## Begin THE DATA

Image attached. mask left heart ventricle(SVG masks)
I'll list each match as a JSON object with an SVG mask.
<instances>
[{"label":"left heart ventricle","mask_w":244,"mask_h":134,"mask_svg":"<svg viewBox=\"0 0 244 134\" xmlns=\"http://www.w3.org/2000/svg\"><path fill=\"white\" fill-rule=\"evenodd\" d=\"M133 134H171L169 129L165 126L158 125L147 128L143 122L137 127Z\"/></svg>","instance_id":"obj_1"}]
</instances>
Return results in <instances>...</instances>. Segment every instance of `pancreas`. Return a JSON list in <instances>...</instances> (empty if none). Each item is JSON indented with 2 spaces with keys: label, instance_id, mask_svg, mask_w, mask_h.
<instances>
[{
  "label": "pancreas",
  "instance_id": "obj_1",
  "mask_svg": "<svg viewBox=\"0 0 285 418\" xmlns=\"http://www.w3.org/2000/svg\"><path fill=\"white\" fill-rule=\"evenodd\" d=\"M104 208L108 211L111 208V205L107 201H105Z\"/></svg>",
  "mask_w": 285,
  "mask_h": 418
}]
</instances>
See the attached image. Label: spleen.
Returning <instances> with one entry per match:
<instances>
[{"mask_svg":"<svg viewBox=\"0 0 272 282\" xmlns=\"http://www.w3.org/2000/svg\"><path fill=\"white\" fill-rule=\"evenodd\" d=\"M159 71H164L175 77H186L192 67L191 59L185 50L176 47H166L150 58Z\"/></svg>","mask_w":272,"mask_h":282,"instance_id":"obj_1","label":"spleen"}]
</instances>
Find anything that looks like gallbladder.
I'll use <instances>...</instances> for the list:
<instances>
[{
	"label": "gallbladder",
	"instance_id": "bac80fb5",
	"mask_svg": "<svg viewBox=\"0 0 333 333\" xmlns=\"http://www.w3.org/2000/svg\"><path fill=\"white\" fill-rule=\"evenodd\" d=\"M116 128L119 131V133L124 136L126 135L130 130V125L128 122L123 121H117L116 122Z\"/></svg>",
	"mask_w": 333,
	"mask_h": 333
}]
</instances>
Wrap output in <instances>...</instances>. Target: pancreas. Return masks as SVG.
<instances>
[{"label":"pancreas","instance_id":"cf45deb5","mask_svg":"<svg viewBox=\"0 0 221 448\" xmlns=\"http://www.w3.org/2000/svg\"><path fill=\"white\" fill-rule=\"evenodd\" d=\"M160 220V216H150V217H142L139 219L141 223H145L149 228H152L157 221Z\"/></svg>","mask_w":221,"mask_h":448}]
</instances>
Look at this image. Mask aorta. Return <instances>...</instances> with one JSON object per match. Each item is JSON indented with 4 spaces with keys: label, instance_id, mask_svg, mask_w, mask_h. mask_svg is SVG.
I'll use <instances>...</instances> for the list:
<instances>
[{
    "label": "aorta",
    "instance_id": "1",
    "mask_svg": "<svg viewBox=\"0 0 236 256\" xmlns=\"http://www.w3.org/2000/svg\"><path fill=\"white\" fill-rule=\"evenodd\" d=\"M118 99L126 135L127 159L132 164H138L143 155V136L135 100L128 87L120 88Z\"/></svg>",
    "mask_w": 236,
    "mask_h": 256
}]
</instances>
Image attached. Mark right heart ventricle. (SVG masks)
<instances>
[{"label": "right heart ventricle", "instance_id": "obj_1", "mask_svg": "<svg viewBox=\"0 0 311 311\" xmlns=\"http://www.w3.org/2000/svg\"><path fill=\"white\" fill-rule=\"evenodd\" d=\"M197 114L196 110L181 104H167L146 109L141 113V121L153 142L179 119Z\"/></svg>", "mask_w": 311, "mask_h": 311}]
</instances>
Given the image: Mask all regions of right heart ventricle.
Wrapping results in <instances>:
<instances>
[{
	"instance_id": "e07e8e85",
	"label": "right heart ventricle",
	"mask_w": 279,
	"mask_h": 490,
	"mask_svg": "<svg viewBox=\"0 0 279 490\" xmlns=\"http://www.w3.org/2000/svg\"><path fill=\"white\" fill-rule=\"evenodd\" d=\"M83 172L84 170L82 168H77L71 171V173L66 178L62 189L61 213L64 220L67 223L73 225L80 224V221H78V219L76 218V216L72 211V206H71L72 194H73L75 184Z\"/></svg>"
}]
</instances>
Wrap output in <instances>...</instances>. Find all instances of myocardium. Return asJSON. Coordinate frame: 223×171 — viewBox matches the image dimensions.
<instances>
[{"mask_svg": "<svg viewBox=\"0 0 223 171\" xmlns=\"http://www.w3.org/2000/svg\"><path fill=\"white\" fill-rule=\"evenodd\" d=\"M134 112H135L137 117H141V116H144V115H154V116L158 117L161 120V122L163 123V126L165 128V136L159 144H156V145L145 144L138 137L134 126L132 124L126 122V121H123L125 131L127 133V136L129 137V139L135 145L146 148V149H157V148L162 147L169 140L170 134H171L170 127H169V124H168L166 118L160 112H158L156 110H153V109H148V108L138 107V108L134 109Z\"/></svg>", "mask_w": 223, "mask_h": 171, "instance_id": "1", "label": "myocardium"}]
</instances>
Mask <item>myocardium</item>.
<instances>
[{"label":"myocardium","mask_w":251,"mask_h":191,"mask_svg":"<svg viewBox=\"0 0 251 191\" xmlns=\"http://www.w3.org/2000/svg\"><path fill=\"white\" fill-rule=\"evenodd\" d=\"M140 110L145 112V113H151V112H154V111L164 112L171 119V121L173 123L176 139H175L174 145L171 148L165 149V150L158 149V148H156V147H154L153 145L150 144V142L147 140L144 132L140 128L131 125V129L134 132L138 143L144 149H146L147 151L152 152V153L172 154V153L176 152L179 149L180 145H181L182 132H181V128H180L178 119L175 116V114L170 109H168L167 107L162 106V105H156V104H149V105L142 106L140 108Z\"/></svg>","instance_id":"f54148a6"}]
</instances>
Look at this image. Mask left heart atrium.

## End THE DATA

GIVEN EXERCISE =
Give back every item above unchanged, copying each line in full and in the same order.

REPLY =
Image attached. mask left heart ventricle(SVG masks)
I'll list each match as a JSON object with an SVG mask.
<instances>
[{"label":"left heart ventricle","mask_w":244,"mask_h":134,"mask_svg":"<svg viewBox=\"0 0 244 134\" xmlns=\"http://www.w3.org/2000/svg\"><path fill=\"white\" fill-rule=\"evenodd\" d=\"M133 134H171L169 129L165 126L158 125L147 128L143 122L137 127Z\"/></svg>","instance_id":"obj_1"}]
</instances>
Return results in <instances>...</instances>. Segment every instance of `pancreas`. Return a JSON list in <instances>...</instances> (empty if none). Each item is JSON indented with 2 spaces with keys: label, instance_id, mask_svg, mask_w, mask_h.
<instances>
[{
  "label": "pancreas",
  "instance_id": "obj_1",
  "mask_svg": "<svg viewBox=\"0 0 285 418\" xmlns=\"http://www.w3.org/2000/svg\"><path fill=\"white\" fill-rule=\"evenodd\" d=\"M104 208L108 211L111 208V205L107 201H105Z\"/></svg>",
  "mask_w": 285,
  "mask_h": 418
}]
</instances>
See the attached image. Label: spleen.
Returning <instances> with one entry per match:
<instances>
[{"mask_svg":"<svg viewBox=\"0 0 272 282\" xmlns=\"http://www.w3.org/2000/svg\"><path fill=\"white\" fill-rule=\"evenodd\" d=\"M159 71H164L175 77H186L192 67L191 59L185 50L176 47H166L150 58Z\"/></svg>","mask_w":272,"mask_h":282,"instance_id":"obj_1","label":"spleen"}]
</instances>
Find anything that looks like gallbladder.
I'll use <instances>...</instances> for the list:
<instances>
[{
	"label": "gallbladder",
	"instance_id": "bac80fb5",
	"mask_svg": "<svg viewBox=\"0 0 333 333\" xmlns=\"http://www.w3.org/2000/svg\"><path fill=\"white\" fill-rule=\"evenodd\" d=\"M116 128L119 131V133L124 136L126 135L130 130V125L128 122L123 121H117L116 122Z\"/></svg>",
	"mask_w": 333,
	"mask_h": 333
}]
</instances>
Wrap output in <instances>...</instances>. Target: pancreas. Return masks as SVG.
<instances>
[{"label":"pancreas","instance_id":"cf45deb5","mask_svg":"<svg viewBox=\"0 0 221 448\" xmlns=\"http://www.w3.org/2000/svg\"><path fill=\"white\" fill-rule=\"evenodd\" d=\"M160 220V216H150V217H142L139 219L141 223H145L149 228H152L157 221Z\"/></svg>","mask_w":221,"mask_h":448}]
</instances>
Look at this image. Mask aorta. Return <instances>...</instances> with one JSON object per match. Each item is JSON indented with 4 spaces with keys: label, instance_id, mask_svg, mask_w, mask_h. mask_svg is SVG.
I'll use <instances>...</instances> for the list:
<instances>
[{
    "label": "aorta",
    "instance_id": "1",
    "mask_svg": "<svg viewBox=\"0 0 236 256\" xmlns=\"http://www.w3.org/2000/svg\"><path fill=\"white\" fill-rule=\"evenodd\" d=\"M118 99L126 135L127 159L132 164H138L143 155V136L135 100L128 87L120 88Z\"/></svg>",
    "mask_w": 236,
    "mask_h": 256
}]
</instances>
Image attached. Mark right heart ventricle. (SVG masks)
<instances>
[{"label": "right heart ventricle", "instance_id": "obj_1", "mask_svg": "<svg viewBox=\"0 0 311 311\" xmlns=\"http://www.w3.org/2000/svg\"><path fill=\"white\" fill-rule=\"evenodd\" d=\"M197 114L196 110L181 104H167L146 109L141 113V121L153 142L179 119Z\"/></svg>", "mask_w": 311, "mask_h": 311}]
</instances>
Given the image: Mask all regions of right heart ventricle.
Wrapping results in <instances>:
<instances>
[{
	"instance_id": "e07e8e85",
	"label": "right heart ventricle",
	"mask_w": 279,
	"mask_h": 490,
	"mask_svg": "<svg viewBox=\"0 0 279 490\" xmlns=\"http://www.w3.org/2000/svg\"><path fill=\"white\" fill-rule=\"evenodd\" d=\"M83 172L84 170L82 168H77L71 171V173L66 178L62 189L61 213L64 220L67 223L73 225L80 224V221H78V219L76 218V216L72 211V206H71L72 194H73L75 184Z\"/></svg>"
}]
</instances>
Wrap output in <instances>...</instances>. Find all instances of myocardium. Return asJSON. Coordinate frame: 223×171 — viewBox matches the image dimensions.
<instances>
[{"mask_svg": "<svg viewBox=\"0 0 223 171\" xmlns=\"http://www.w3.org/2000/svg\"><path fill=\"white\" fill-rule=\"evenodd\" d=\"M134 112H135L137 117H141V116H144V115H154V116L158 117L161 120V122L163 123V126L165 128V136L159 144H156V145L145 144L138 137L134 126L132 124L126 122V121H123L125 131L127 133V136L129 137V139L135 145L146 148V149H157V148L162 147L169 140L170 134H171L170 127H169V124H168L166 118L160 112H158L156 110H153V109H148V108L138 107V108L134 109Z\"/></svg>", "mask_w": 223, "mask_h": 171, "instance_id": "1", "label": "myocardium"}]
</instances>
Mask <item>myocardium</item>.
<instances>
[{"label":"myocardium","mask_w":251,"mask_h":191,"mask_svg":"<svg viewBox=\"0 0 251 191\" xmlns=\"http://www.w3.org/2000/svg\"><path fill=\"white\" fill-rule=\"evenodd\" d=\"M140 110L145 112V113H151V112H154V111L164 112L171 119V121L173 123L176 139H175L174 145L171 148L165 149V150L158 149V148H156V147H154L153 145L150 144V142L147 140L144 132L140 128L131 125V129L134 132L138 143L144 149H146L147 151L152 152V153L172 154V153L176 152L179 149L180 145H181L182 132H181V128H180L178 119L175 116V114L170 109H168L167 107L162 106V105H156V104H149V105L142 106L140 108Z\"/></svg>","instance_id":"f54148a6"}]
</instances>
Look at this image. Mask left heart atrium.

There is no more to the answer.